--- START ---
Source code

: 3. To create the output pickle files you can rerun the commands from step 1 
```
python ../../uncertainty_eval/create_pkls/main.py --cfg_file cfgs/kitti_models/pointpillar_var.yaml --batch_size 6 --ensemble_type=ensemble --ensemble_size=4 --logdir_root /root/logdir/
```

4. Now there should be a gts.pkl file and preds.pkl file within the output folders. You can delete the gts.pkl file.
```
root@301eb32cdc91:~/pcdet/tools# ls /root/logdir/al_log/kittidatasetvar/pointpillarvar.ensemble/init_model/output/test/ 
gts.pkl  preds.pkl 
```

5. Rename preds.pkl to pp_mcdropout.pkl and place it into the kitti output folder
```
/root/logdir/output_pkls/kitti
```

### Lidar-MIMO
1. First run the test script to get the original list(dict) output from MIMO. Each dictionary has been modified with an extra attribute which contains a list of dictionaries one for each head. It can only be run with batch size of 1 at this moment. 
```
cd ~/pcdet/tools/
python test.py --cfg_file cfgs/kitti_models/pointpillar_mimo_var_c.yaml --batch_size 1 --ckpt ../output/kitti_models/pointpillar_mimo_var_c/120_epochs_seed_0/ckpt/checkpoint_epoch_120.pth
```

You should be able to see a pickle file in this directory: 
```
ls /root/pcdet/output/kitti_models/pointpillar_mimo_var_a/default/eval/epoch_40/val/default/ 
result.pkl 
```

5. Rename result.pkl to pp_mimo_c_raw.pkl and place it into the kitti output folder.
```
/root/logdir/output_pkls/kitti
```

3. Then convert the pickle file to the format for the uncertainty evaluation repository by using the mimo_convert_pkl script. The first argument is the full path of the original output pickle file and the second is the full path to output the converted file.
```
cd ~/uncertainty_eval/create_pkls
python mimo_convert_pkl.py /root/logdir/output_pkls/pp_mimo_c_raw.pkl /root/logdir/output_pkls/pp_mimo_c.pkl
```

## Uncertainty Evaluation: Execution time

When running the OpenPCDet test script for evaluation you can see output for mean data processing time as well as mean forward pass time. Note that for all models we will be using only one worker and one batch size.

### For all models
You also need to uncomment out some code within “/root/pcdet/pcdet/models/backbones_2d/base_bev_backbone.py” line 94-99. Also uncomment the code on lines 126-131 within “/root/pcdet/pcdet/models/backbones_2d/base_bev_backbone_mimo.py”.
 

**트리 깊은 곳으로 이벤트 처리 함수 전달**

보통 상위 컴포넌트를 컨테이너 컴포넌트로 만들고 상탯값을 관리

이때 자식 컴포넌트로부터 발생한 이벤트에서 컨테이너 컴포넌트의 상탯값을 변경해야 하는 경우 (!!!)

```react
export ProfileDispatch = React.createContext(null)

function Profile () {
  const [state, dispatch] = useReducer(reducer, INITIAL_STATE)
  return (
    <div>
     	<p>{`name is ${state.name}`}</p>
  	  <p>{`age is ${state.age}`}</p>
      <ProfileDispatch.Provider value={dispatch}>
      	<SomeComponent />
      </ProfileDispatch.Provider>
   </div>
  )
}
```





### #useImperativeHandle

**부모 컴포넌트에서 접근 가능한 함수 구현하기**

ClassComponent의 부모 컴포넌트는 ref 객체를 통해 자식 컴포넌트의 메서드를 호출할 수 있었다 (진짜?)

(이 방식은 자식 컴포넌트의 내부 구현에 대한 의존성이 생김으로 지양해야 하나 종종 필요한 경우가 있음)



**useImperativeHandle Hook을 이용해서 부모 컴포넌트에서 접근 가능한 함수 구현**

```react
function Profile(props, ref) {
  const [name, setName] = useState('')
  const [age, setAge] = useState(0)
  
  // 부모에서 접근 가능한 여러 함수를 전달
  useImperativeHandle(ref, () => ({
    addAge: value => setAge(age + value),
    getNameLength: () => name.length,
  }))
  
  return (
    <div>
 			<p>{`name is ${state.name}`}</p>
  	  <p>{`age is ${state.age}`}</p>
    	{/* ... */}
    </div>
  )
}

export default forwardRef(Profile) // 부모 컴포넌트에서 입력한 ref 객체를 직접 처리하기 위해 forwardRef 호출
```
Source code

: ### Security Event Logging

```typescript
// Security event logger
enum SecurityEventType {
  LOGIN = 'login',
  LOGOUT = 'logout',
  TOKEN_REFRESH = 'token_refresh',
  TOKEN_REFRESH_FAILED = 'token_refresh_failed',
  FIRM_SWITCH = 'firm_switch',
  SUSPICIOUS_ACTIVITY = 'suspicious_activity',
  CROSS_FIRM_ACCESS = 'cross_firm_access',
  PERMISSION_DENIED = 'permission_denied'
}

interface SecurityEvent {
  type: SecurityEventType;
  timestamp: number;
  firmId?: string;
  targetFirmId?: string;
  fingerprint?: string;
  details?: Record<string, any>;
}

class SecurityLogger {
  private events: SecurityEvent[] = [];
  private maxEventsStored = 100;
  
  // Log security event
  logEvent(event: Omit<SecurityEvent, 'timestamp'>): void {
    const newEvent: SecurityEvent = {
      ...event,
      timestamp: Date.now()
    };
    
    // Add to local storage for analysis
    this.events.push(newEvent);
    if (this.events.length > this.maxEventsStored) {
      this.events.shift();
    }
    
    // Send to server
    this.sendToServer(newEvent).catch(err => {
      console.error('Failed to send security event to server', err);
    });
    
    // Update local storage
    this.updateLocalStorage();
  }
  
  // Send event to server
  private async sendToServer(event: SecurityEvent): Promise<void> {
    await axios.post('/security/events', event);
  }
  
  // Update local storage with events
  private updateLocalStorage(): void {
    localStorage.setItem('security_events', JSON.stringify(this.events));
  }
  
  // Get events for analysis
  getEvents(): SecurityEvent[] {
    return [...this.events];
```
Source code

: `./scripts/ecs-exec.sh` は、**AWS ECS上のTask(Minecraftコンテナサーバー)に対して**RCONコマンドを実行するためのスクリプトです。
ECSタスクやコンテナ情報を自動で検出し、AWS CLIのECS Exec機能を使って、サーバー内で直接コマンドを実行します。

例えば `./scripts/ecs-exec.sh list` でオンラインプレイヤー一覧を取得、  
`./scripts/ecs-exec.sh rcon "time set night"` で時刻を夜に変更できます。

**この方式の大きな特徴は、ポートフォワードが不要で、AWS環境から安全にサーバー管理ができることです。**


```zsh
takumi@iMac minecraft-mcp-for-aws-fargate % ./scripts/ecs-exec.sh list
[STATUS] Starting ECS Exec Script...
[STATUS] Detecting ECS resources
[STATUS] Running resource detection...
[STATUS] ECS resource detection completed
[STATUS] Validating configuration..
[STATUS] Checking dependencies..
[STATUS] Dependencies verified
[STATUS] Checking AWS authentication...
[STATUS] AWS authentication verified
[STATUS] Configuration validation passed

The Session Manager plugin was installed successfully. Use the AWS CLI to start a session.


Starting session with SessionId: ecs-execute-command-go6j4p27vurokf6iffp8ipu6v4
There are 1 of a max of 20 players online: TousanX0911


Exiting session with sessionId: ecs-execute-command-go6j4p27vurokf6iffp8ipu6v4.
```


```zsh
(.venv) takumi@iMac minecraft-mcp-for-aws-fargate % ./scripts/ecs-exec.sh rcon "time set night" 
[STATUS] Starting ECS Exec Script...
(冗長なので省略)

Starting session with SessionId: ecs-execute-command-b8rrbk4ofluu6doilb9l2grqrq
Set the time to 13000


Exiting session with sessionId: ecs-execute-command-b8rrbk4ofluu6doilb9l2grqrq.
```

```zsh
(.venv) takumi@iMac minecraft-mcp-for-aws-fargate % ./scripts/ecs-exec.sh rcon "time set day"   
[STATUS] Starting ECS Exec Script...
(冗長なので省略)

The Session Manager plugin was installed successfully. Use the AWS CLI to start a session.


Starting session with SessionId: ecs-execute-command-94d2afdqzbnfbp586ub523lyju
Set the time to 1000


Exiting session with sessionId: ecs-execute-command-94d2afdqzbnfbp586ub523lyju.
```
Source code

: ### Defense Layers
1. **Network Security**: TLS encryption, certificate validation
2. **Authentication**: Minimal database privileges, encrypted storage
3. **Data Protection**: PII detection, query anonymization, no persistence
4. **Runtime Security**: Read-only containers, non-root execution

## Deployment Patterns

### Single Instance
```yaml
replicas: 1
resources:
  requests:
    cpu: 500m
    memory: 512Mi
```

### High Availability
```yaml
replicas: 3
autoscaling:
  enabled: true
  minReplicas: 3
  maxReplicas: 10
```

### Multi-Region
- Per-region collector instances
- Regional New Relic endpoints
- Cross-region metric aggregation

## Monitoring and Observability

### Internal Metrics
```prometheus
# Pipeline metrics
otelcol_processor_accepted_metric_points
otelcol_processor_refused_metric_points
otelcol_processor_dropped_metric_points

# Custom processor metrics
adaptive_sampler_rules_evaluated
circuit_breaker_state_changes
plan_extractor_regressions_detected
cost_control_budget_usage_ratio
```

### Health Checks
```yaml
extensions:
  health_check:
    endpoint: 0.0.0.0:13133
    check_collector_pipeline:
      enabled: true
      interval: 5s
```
--- END ---
» **AIM OF THE TASK**: Return a copy of each line in the entries that contains "function".

» **WRITTEN RESPONSE**:
function Profile () {
function Profile(props, ref) {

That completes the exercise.